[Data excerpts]
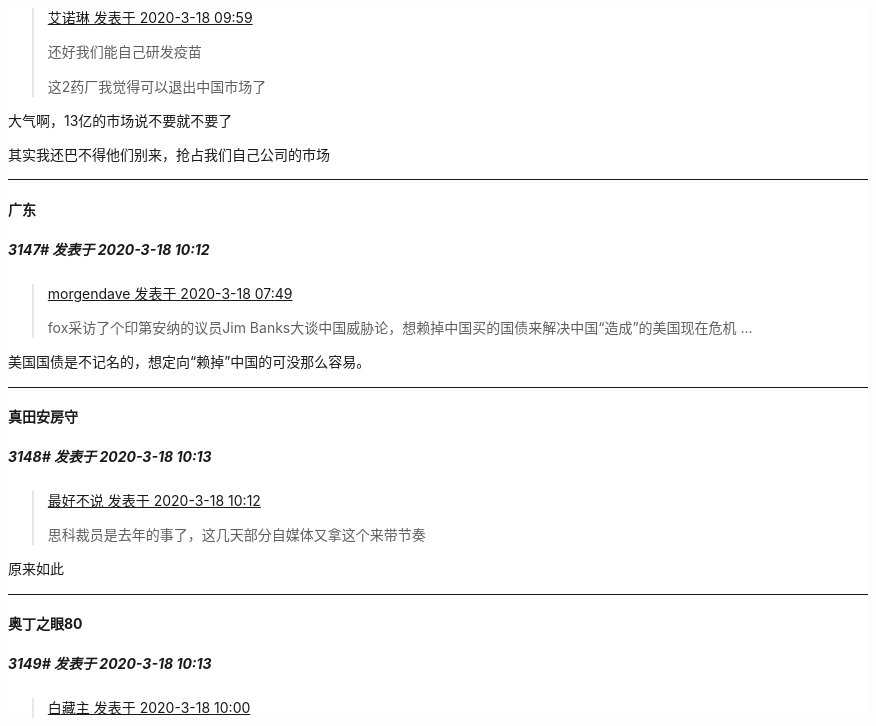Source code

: 

<blockquote><a href="httphttps://bbs.saraba1st.com/2b/forum.php?mod=redirect&amp;goto=findpost&amp;pid=46781841&amp;ptid=1919303" target="_blank">艾诺琳 发表于 2020-3-18 09:59</a>

还好我们能自己研发疫苗


这2药厂我觉得可以退出中国市场了</blockquote>
大气啊，13亿的市场说不要就不要了


其实我还巴不得他们别来，抢占我们自己公司的市场







*****

####  广东  
##### 3147#       发表于 2020-3-18 10:12



<blockquote><a href="httphttps://bbs.saraba1st.com/2b/forum.php?mod=redirect&amp;goto=findpost&amp;pid=46780762&amp;ptid=1919303" target="_blank">morgendave 发表于 2020-3-18 07:49</a>

fox采访了个印第安纳的议员Jim Banks大谈中国威胁论，想赖掉中国买的国债来解决中国“造成”的美国现在危机 ...</blockquote>
美国国债是不记名的，想定向“赖掉”中国的可没那么容易。







*****

####  真田安房守  
##### 3148#       发表于 2020-3-18 10:13



<blockquote><a href="httphttps://bbs.saraba1st.com/2b/forum.php?mod=redirect&amp;goto=findpost&amp;pid=46782046&amp;ptid=1919303" target="_blank">最好不说 发表于 2020-3-18 10:12</a>

思科裁员是去年的事了，这几天部分自媒体又拿这个来带节奏</blockquote>
原来如此







*****

####  奥丁之眼80  
##### 3149#       发表于 2020-3-18 10:13



<blockquote><a href="httphttps://bbs.saraba1st.com/2b/forum.php?mod=redirect&amp;goto=findpost&amp;pid=46781865&amp;ptid=1919303" target="_blank">白藏主 发表于 2020-3-18 10:00</a>
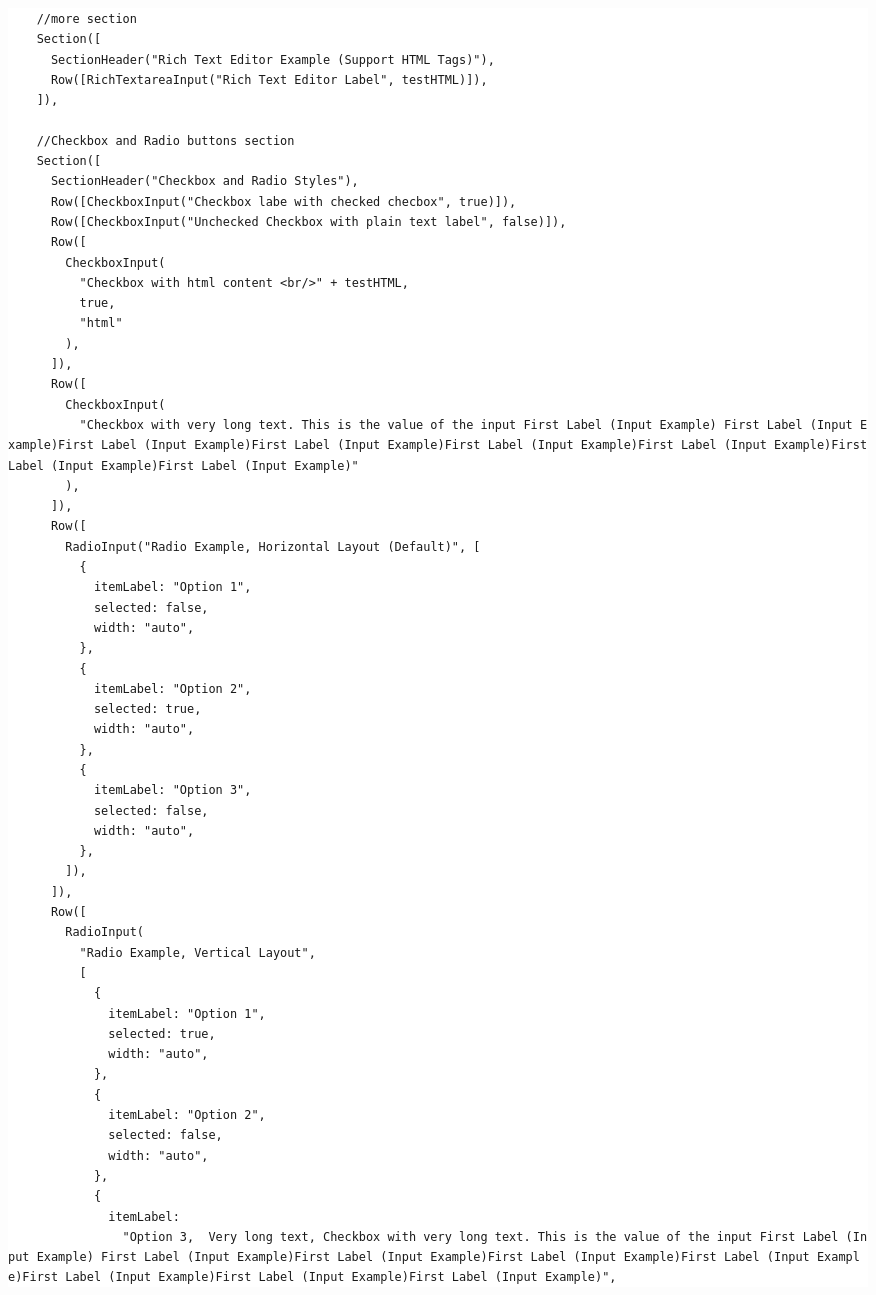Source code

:         //more section
        Section([
          SectionHeader("Rich Text Editor Example (Support HTML Tags)"),
          Row([RichTextareaInput("Rich Text Editor Label", testHTML)]),
        ]),

        //Checkbox and Radio buttons section
        Section([
          SectionHeader("Checkbox and Radio Styles"),
          Row([CheckboxInput("Checkbox labe with checked checbox", true)]),
          Row([CheckboxInput("Unchecked Checkbox with plain text label", false)]),
          Row([
            CheckboxInput(
              "Checkbox with html content <br/>" + testHTML,
              true,
              "html"
            ),
          ]),
          Row([
            CheckboxInput(
              "Checkbox with very long text. This is the value of the input First Label (Input Example) First Label (Input Example)First Label (Input Example)First Label (Input Example)First Label (Input Example)First Label (Input Example)First Label (Input Example)First Label (Input Example)"
            ),
          ]),
          Row([
            RadioInput("Radio Example, Horizontal Layout (Default)", [
              {
                itemLabel: "Option 1",
                selected: false,
                width: "auto",
              },
              {
                itemLabel: "Option 2",
                selected: true,
                width: "auto",
              },
              {
                itemLabel: "Option 3",
                selected: false,
                width: "auto",
              },
            ]), 
          ]),
          Row([
            RadioInput(
              "Radio Example, Vertical Layout",
              [
                {
                  itemLabel: "Option 1",
                  selected: true,
                  width: "auto",
                },
                {
                  itemLabel: "Option 2",
                  selected: false,
                  width: "auto",
                },
                {
                  itemLabel:
                    "Option 3,  Very long text, Checkbox with very long text. This is the value of the input First Label (Input Example) First Label (Input Example)First Label (Input Example)First Label (Input Example)First Label (Input Example)First Label (Input Example)First Label (Input Example)First Label (Input Example)",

INSTRUCTION: Copy all of the lines above word for word, leaving out the pictures.

TASK RESPONSE:
Source code

: 

<blockquote><a href="httphttps://bbs.saraba1st.com/2b/forum.php?mod=redirect&amp;goto=findpost&amp;pid=46781841&amp;ptid=1919303" target="_blank">艾诺琳 发表于 2020-3-18 09:59</a>

还好我们能自己研发疫苗


这2药厂我觉得可以退出中国市场了</blockquote>
大气啊，13亿的市场说不要就不要了


其实我还巴不得他们别来，抢占我们自己公司的市场







*****

####  广东  
##### 3147#       发表于 2020-3-18 10:12



<blockquote><a href="httphttps://bbs.saraba1st.com/2b/forum.php?mod=redirect&amp;goto=findpost&amp;pid=46780762&amp;ptid=1919303" target="_blank">morgendave 发表于 2020-3-18 07:49</a>

fox采访了个印第安纳的议员Jim Banks大谈中国威胁论，想赖掉中国买的国债来解决中国“造成”的美国现在危机 ...</blockquote>
美国国债是不记名的，想定向“赖掉”中国的可没那么容易。







*****

####  真田安房守  
##### 3148#       发表于 2020-3-18 10:13



<blockquote><a href="httphttps://bbs.saraba1st.com/2b/forum.php?mod=redirect&amp;goto=findpost&amp;pid=46782046&amp;ptid=1919303" target="_blank">最好不说 发表于 2020-3-18 10:12</a>

思科裁员是去年的事了，这几天部分自媒体又拿这个来带节奏</blockquote>
原来如此







*****

####  奥丁之眼80  
##### 3149#       发表于 2020-3-18 10:13



<blockquote><a href="httphttps://bbs.saraba1st.com/2b/forum.php?mod=redirect&amp;goto=findpost&amp;pid=46781865&amp;ptid=1919303" target="_blank">白藏主 发表于 2020-3-18 10:00</a>
Source code

:         //more section
        Section([
          SectionHeader("Rich Text Editor Example (Support HTML Tags)"),
          Row([RichTextareaInput("Rich Text Editor Label", testHTML)]),
        ]),

        //Checkbox and Radio buttons section
        Section([
          SectionHeader("Checkbox and Radio Styles"),
          Row([CheckboxInput("Checkbox labe with checked checbox", true)]),
          Row([CheckboxInput("Unchecked Checkbox with plain text label", false)]),
          Row([
            CheckboxInput(
              "Checkbox with html content <br/>" + testHTML,
              true,
              "html"
            ),
          ]),
          Row([
            CheckboxInput(
              "Checkbox with very long text. This is the value of the input First Label (Input Example) First Label (Input Example)First Label (Input Example)First Label (Input Example)First Label (Input Example)First Label (Input Example)First Label (Input Example)First Label (Input Example)"
            ),
          ]),
          Row([
            RadioInput("Radio Example, Horizontal Layout (Default)", [
              {
                itemLabel: "Option 1",
                selected: false,
                width: "auto",
              },
              {
                itemLabel: "Option 2",
                selected: true,
                width: "auto",
              },
              {
                itemLabel: "Option 3",
                selected: false,
                width: "auto",
              },
            ]), 
          ]),
          Row([
            RadioInput(
              "Radio Example, Vertical Layout",
              [
                {
                  itemLabel: "Option 1",
                  selected: true,
                  width: "auto",
                },
                {
                  itemLabel: "Option 2",
                  selected: false,
                  width: "auto",
                },
                {
                  itemLabel:
                    "Option 3,  Very long text, Checkbox with very long text. This is the value of the input First Label (Input Example) First Label (Input Example)First Label (Input Example)First Label (Input Example)First Label (Input Example)First Label (Input Example)First Label (Input Example)First Label (Input Example)",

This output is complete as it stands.